About this exercise> Quote the Kubernetes GPU setup guide from "[root@lhc-headnode ~]# source" to "into the image.".

The Ubuntu driver and all the components required for a simple Kubernetes with GPU deployment (1 master, 1 worker) are available in the ireland.south1 region. Below is a description how users can use it.

First, as an admin, share the DGX image with your project:

[root@lhc-headnode ~]# source /etc/kolla/admin-openrc.sh
[root@lhc-headnode ~]# openstack image add project ubuntu-software-config-dgx <your-project-name>
[root@lhc-headnode ~]# openstack image member list ubuntu-software-config-dgx

The last command will tell you the image in "pending" state. Log as your regular user and accept the image either through Horizon or with the command:

$ openstack image set --accept ubuntu-software-config-dgx

All of this is done this way for now because the vGPU driver and settings for connecting to our license server are baked into the image.

Next, head to the dashboard to Container Infra -> Cluster Templates, where you can see the "deepops-poc-template" template. This template was created using the following command:

[root@lhc-headnode ~]# openstack coe cluster template create --coe kubernetes --image ubuntu-software-config-dgx --external-network public1 --flavor g1.large.1xk80 --master-flavor m1.medium --docker-storage-driver overlay --public --floating-ip-disabled deepops-poc-template

Create a cluster off of the template by clicking on "Create Cluster" next to the template and specifying the name of the cluster and your keypair (leave all other parameters with their defaults). You can also create a cluster with these commands:

$ openstack coe cluster template list
$ openstack coe cluster create --cluster-template deepops-poc-template --keypair <your-keypair> <cluster-name>
$ openstack coe cluster list

Now, head to Orchestration -> Stacks and wait for the stack associated with the cluster to transition into the "Create Complete" state. When this is done, check the list of your instances in Compute -> Instances and find the master node of the cluster. Assign a floating IP to it and SSH into it.

(Stored data entries)
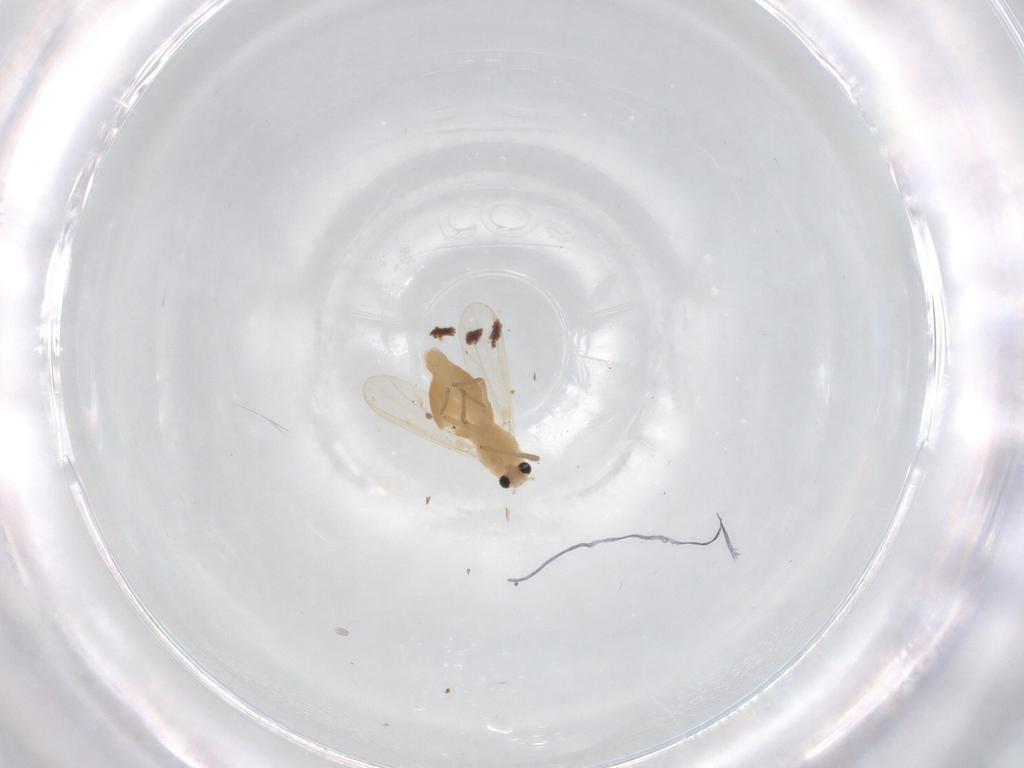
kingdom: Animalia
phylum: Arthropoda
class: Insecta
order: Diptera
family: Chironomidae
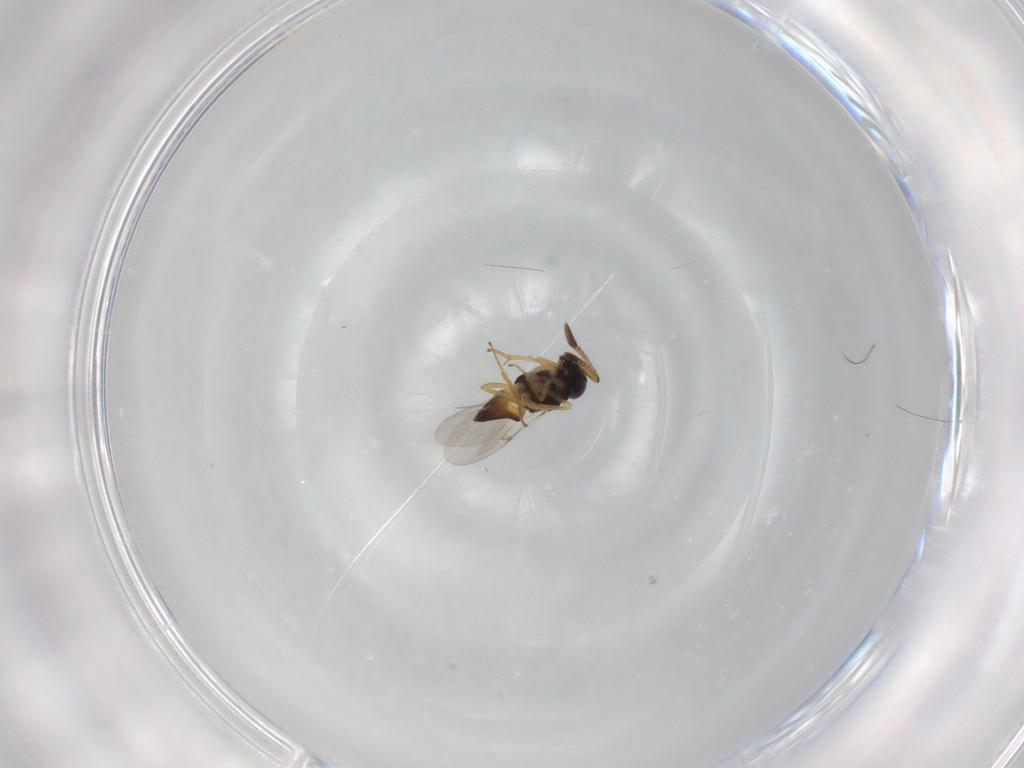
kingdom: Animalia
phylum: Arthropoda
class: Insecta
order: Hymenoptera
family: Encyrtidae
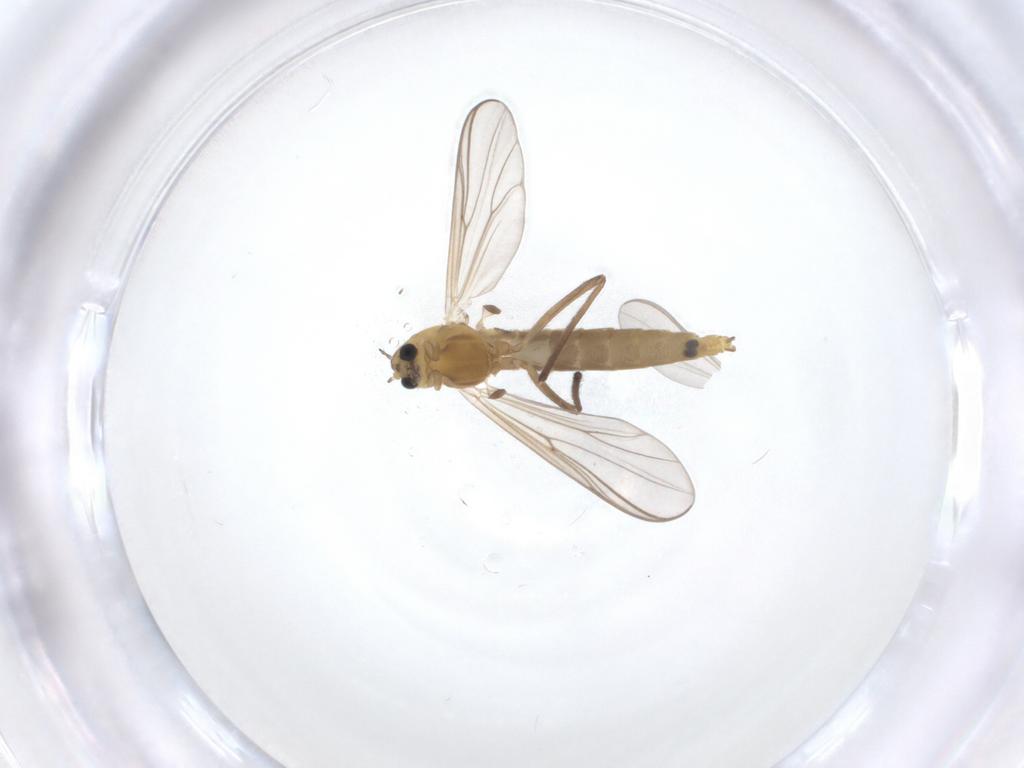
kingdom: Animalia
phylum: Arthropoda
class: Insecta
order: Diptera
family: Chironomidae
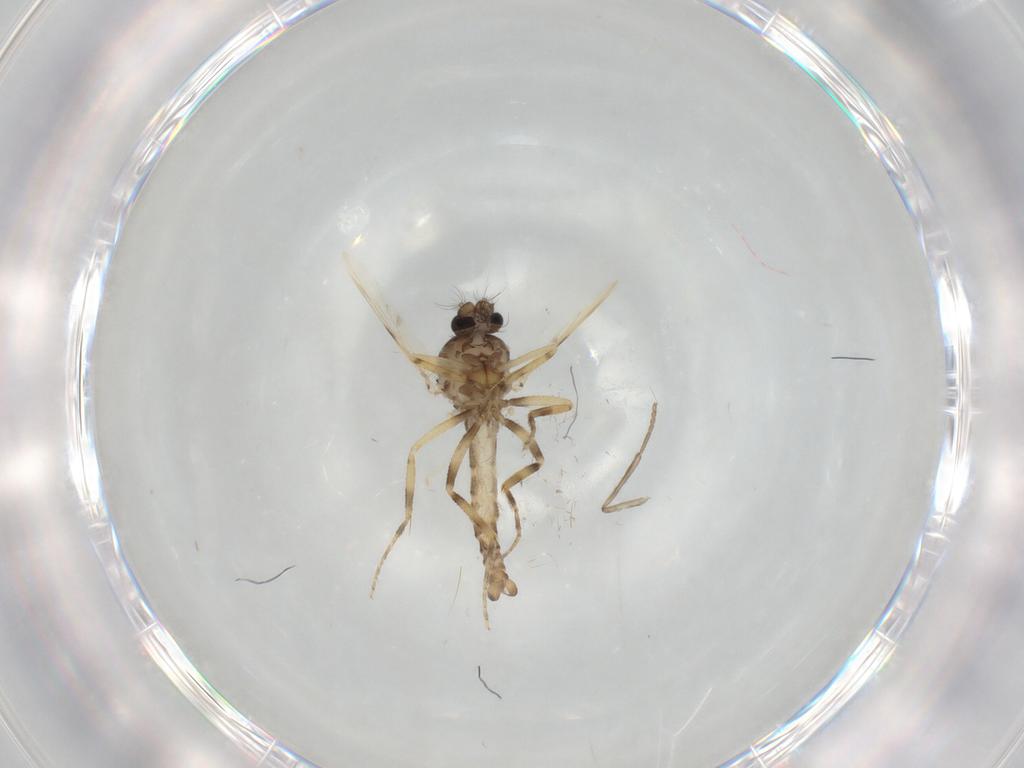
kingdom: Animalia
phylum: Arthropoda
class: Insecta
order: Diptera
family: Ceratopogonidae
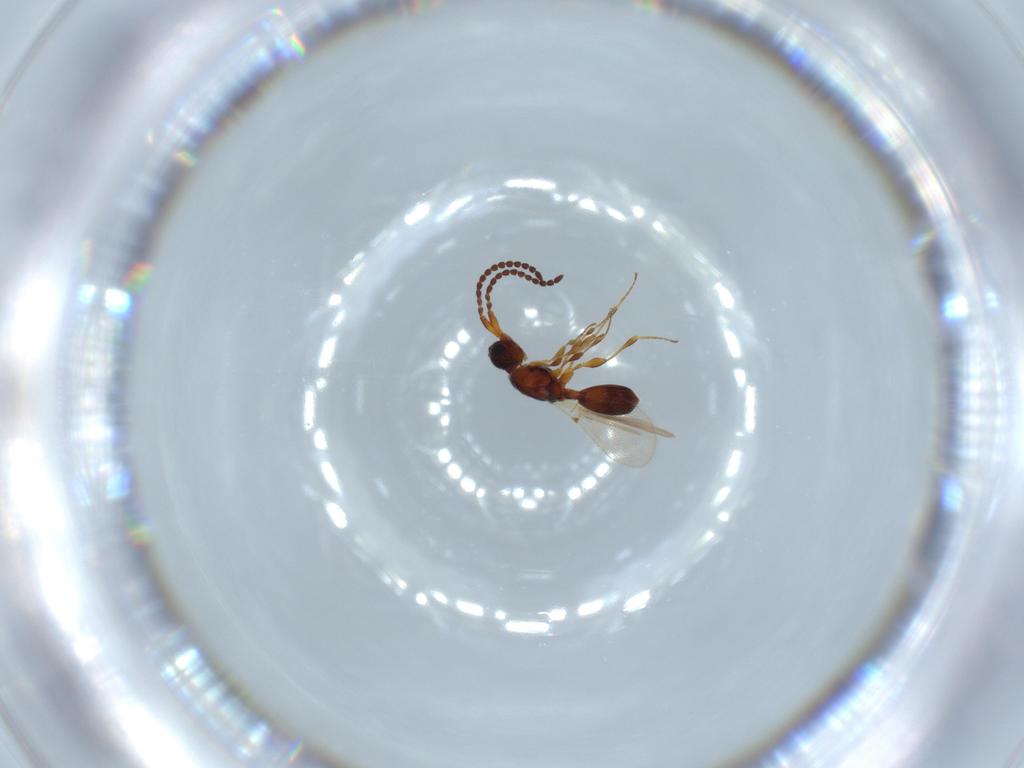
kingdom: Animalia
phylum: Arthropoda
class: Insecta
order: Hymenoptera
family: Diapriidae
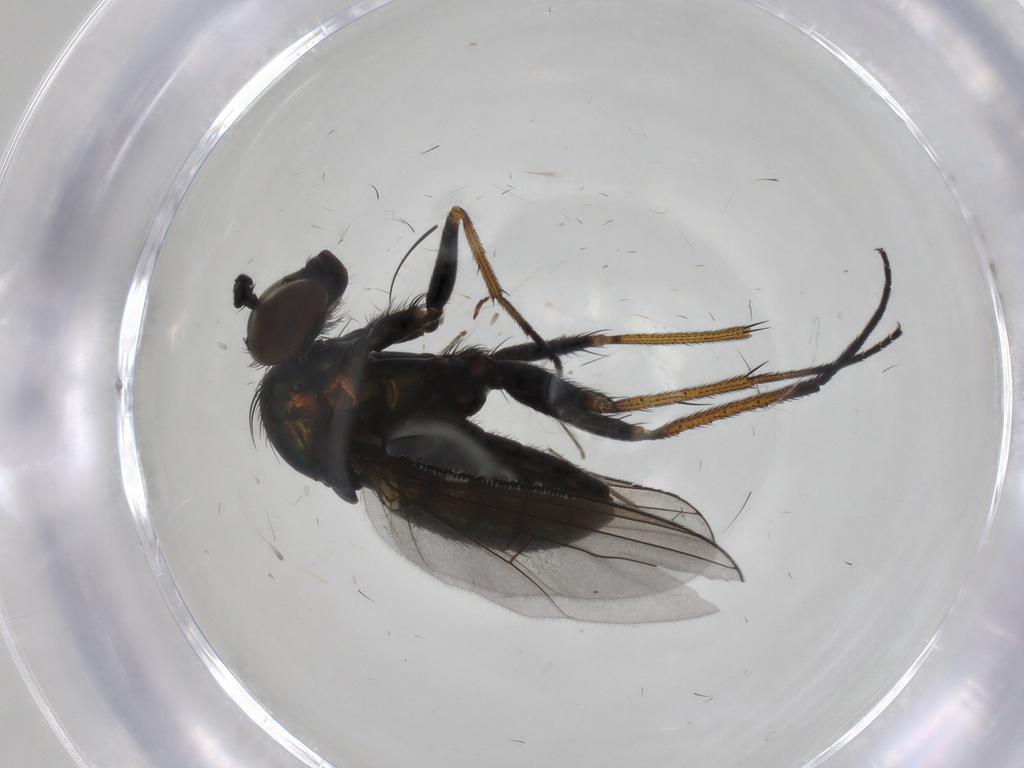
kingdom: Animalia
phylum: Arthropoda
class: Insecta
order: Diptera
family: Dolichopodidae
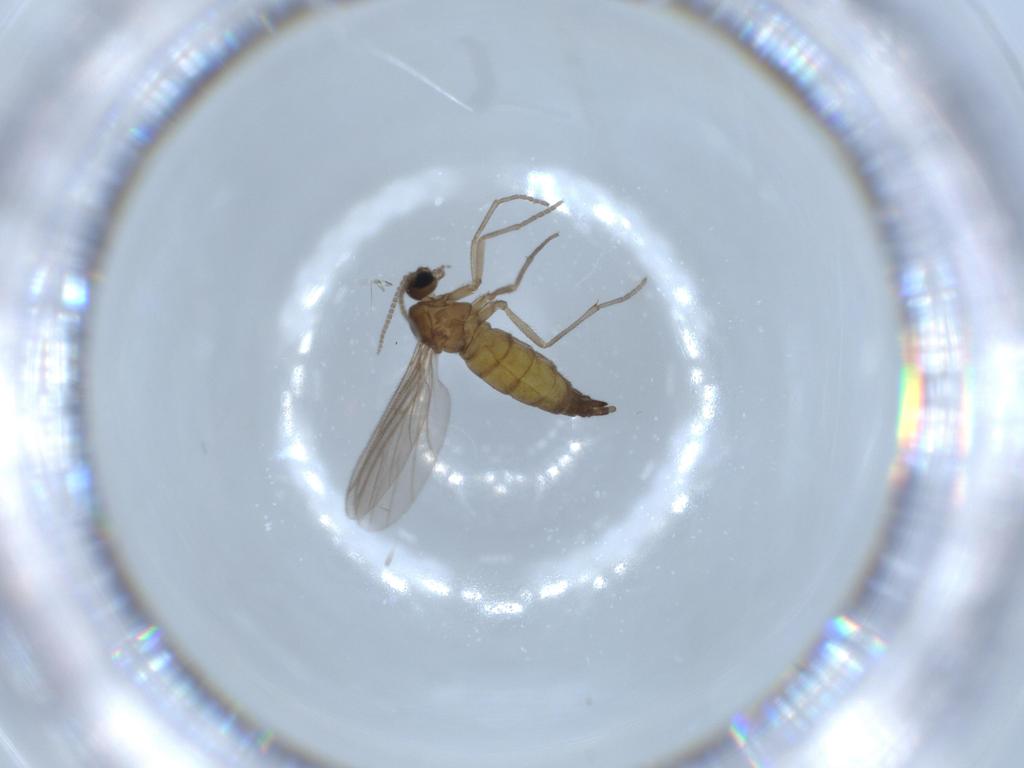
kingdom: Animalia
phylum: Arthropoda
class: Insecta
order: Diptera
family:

Solution for this exercise>
[root@lhc-headnode ~]# source /etc/kolla/admin-openrc.sh
[root@lhc-headnode ~]# openstack image add project ubuntu-software-config-dgx <your-project-name>
[root@lhc-headnode ~]# openstack image member list ubuntu-software-config-dgx

The last command will tell you the image in "pending" state. Log as your regular user and accept the image either through Horizon or with the command:

$ openstack image set --accept ubuntu-software-config-dgx

All of this is done this way for now because the vGPU driver and settings for connecting to our license server are baked into the image.